▸ **Task instructions**
Write out every line of the data below as a JSON list of strings, one string per line, with blank lines left out.

▸ **Material for this exercise**
○ ○ ○ ○ ○ ○ ○
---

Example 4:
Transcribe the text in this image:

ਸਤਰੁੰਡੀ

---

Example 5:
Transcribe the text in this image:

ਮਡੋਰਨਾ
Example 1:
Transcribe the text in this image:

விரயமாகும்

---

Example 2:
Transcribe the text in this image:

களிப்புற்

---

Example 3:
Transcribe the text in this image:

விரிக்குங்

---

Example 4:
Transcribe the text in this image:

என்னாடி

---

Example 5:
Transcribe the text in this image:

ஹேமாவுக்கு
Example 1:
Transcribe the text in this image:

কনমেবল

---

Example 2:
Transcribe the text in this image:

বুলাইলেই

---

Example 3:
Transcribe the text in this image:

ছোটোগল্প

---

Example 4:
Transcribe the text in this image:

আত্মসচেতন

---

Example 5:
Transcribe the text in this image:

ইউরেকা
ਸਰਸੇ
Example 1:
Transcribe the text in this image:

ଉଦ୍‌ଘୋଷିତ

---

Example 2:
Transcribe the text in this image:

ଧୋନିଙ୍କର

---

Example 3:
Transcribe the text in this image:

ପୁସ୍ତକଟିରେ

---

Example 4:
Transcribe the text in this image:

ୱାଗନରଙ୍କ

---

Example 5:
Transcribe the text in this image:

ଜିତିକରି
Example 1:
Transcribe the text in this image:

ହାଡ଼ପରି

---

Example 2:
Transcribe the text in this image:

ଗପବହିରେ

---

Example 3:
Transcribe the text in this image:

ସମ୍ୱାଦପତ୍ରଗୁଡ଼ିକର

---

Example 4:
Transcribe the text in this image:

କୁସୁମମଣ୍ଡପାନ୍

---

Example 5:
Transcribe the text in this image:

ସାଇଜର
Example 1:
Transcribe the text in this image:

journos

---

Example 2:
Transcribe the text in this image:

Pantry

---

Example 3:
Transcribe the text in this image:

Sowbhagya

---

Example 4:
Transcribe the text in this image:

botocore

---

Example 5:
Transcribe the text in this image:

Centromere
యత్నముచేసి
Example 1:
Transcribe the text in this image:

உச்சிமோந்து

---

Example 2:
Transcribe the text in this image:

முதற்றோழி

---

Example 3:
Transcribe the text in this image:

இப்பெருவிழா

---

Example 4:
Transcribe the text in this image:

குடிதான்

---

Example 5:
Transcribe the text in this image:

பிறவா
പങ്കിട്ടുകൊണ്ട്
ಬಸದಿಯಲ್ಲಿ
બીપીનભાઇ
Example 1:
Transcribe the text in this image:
○ ○ ○ ○ ○ ○ ○
▸ **Response to this task**
[
  "---",
  "Example 4:",
  "Transcribe the text in this image:",
  "ਸਤਰੁੰਡੀ",
  "---",
  "Example 5:",
  "Transcribe the text in this image:",
  "ਮਡੋਰਨਾ",
  "Example 1:",
  "Transcribe the text in this image:",
  "விரயமாகும்",
  "---",
  "Example 2:",
  "Transcribe the text in this image:",
  "களிப்புற்",
  "---",
  "Example 3:",
  "Transcribe the text in this image:",
  "விரிக்குங்",
  "---",
  "Example 4:",
  "Transcribe the text in this image:",
  "என்னாடி",
  "---",
  "Example 5:",
  "Transcribe the text in this image:",
  "ஹேமாவுக்கு",
  "Example 1:",
  "Transcribe the text in this image:",
  "কনমেবল",
  "---",
  "Example 2:",
  "Transcribe the text in this image:",
  "বুলাইলেই",
  "---",
  "Example 3:",
  "Transcribe the text in this image:",
  "ছোটোগল্প",
  "---",
  "Example 4:",
  "Transcribe the text in this image:",
  "আত্মসচেতন",
  "---",
  "Example 5:",
  "Transcribe the text in this image:",
  "ইউরেকা",
  "ਸਰਸੇ",
  "Example 1:",
  "Transcribe the text in this image:",
  "ଉଦ୍‌ଘୋଷିତ",
  "---",
  "Example 2:",
  "Transcribe the text in this image:",
  "ଧୋନିଙ୍କର",
  "---",
  "Example 3:",
  "Transcribe the text in this image:",
  "ପୁସ୍ତକଟିରେ",
  "---",
  "Example 4:",
  "Transcribe the text in this image:",
  "ୱାଗନରଙ୍କ",
  "---",
  "Example 5:",
  "Transcribe the text in this image:",
  "ଜିତିକରି",
  "Example 1:",
  "Transcribe the text in this image:",
  "ହାଡ଼ପରି",
  "---",
  "Example 2:",
  "Transcribe the text in this image:",
  "ଗପବହିରେ",
  "---",
  "Example 3:",
  "Transcribe the text in this image:",
  "ସମ୍ୱାଦପତ୍ରଗୁଡ଼ିକର",
  "---",
  "Example 4:",
  "Transcribe the text in this image:",
  "କୁସୁମମଣ୍ଡପାନ୍",
  "---",
  "Example 5:",
  "Transcribe the text in this image:",
  "ସାଇଜର",
  "Example 1:",
  "Transcribe the text in this image:",
  "journos",
  "---",
  "Example 2:",
  "Transcribe the text in this image:",
  "Pantry",
  "---",
  "Example 3:",
  "Transcribe the text in this image:",
  "Sowbhagya",
  "---",
  "Example 4:",
  "Transcribe the text in this image:",
  "botocore",
  "---",
  "Example 5:",
  "Transcribe the text in this image:",
  "Centromere",
  "యత్నముచేసి",
  "Example 1:",
  "Transcribe the text in this image:",
  "உச்சிமோந்து",
  "---",
  "Example 2:",
  "Transcribe the text in this image:",
  "முதற்றோழி",
  "---",
  "Example 3:",
  "Transcribe the text in this image:",
  "இப்பெருவிழா",
  "---",
  "Example 4:",
  "Transcribe the text in this image:",
  "குடிதான்",
  "---",
  "Example 5:",
  "Transcribe the text in this image:",
  "பிறவா",
  "പങ്കിട്ടുകൊണ്ട്",
  "ಬಸದಿಯಲ್ಲಿ",
  "બીપીનભાઇ",
  "Example 1:",
  "Transcribe the text in this image:"
]